— Task instructions —
Give all of the records again. Match them exactly.

Stored data entries:
----------------

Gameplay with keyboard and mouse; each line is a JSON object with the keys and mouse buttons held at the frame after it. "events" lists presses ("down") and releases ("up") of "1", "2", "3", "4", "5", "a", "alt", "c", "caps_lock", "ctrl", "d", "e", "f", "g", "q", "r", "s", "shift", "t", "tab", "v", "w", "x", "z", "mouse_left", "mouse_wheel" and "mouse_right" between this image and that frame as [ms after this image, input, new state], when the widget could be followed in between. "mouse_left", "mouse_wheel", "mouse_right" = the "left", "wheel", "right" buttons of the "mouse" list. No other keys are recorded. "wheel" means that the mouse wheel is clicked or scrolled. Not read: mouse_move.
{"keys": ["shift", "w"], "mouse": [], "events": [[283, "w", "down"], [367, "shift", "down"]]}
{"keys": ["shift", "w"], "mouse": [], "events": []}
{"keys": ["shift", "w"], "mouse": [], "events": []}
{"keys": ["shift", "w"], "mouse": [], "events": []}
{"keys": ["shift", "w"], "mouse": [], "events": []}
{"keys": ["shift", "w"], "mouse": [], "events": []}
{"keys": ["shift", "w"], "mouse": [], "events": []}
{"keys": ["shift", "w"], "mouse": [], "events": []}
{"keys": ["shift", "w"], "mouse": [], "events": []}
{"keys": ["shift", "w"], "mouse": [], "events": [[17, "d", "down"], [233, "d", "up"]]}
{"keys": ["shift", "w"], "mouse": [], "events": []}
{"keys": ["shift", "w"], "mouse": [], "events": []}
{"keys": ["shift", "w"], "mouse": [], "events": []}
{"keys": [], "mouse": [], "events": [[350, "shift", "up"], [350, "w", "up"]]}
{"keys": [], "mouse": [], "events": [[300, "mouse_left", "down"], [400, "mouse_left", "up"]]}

----------------

— Output of the task —
Gameplay with keyboard and mouse; each line is a JSON object with the keys and mouse buttons held at the frame after it. "events" lists presses ("down") and releases ("up") of "1", "2", "3", "4", "5", "a", "alt", "c", "caps_lock", "ctrl", "d", "e", "f", "g", "q", "r", "s", "shift", "t", "tab", "v", "w", "x", "z", "mouse_left", "mouse_wheel" and "mouse_right" between this image and that frame as [ms after this image, input, new state], when the widget could be followed in between. "mouse_left", "mouse_wheel", "mouse_right" = the "left", "wheel", "right" buttons of the "mouse" list. No other keys are recorded. "wheel" means that the mouse wheel is clicked or scrolled. Not read: mouse_move.
{"keys": ["shift", "w"], "mouse": [], "events": [[283, "w", "down"], [367, "shift", "down"]]}
{"keys": ["shift", "w"], "mouse": [], "events": []}
{"keys": ["shift", "w"], "mouse": [], "events": []}
{"keys": ["shift", "w"], "mouse": [], "events": []}
{"keys": ["shift", "w"], "mouse": [], "events": []}
{"keys": ["shift", "w"], "mouse": [], "events": []}
{"keys": ["shift", "w"], "mouse": [], "events": []}
{"keys": ["shift", "w"], "mouse": [], "events": []}
{"keys": ["shift", "w"], "mouse": [], "events": []}
{"keys": ["shift", "w"], "mouse": [], "events": [[17, "d", "down"], [233, "d", "up"]]}
{"keys": ["shift", "w"], "mouse": [], "events": []}
{"keys": ["shift", "w"], "mouse": [], "events": []}
{"keys": ["shift", "w"], "mouse": [], "events": []}
{"keys": [], "mouse": [], "events": [[350, "shift", "up"], [350, "w", "up"]]}
{"keys": [], "mouse": [], "events": [[300, "mouse_left", "down"], [400, "mouse_left", "up"]]}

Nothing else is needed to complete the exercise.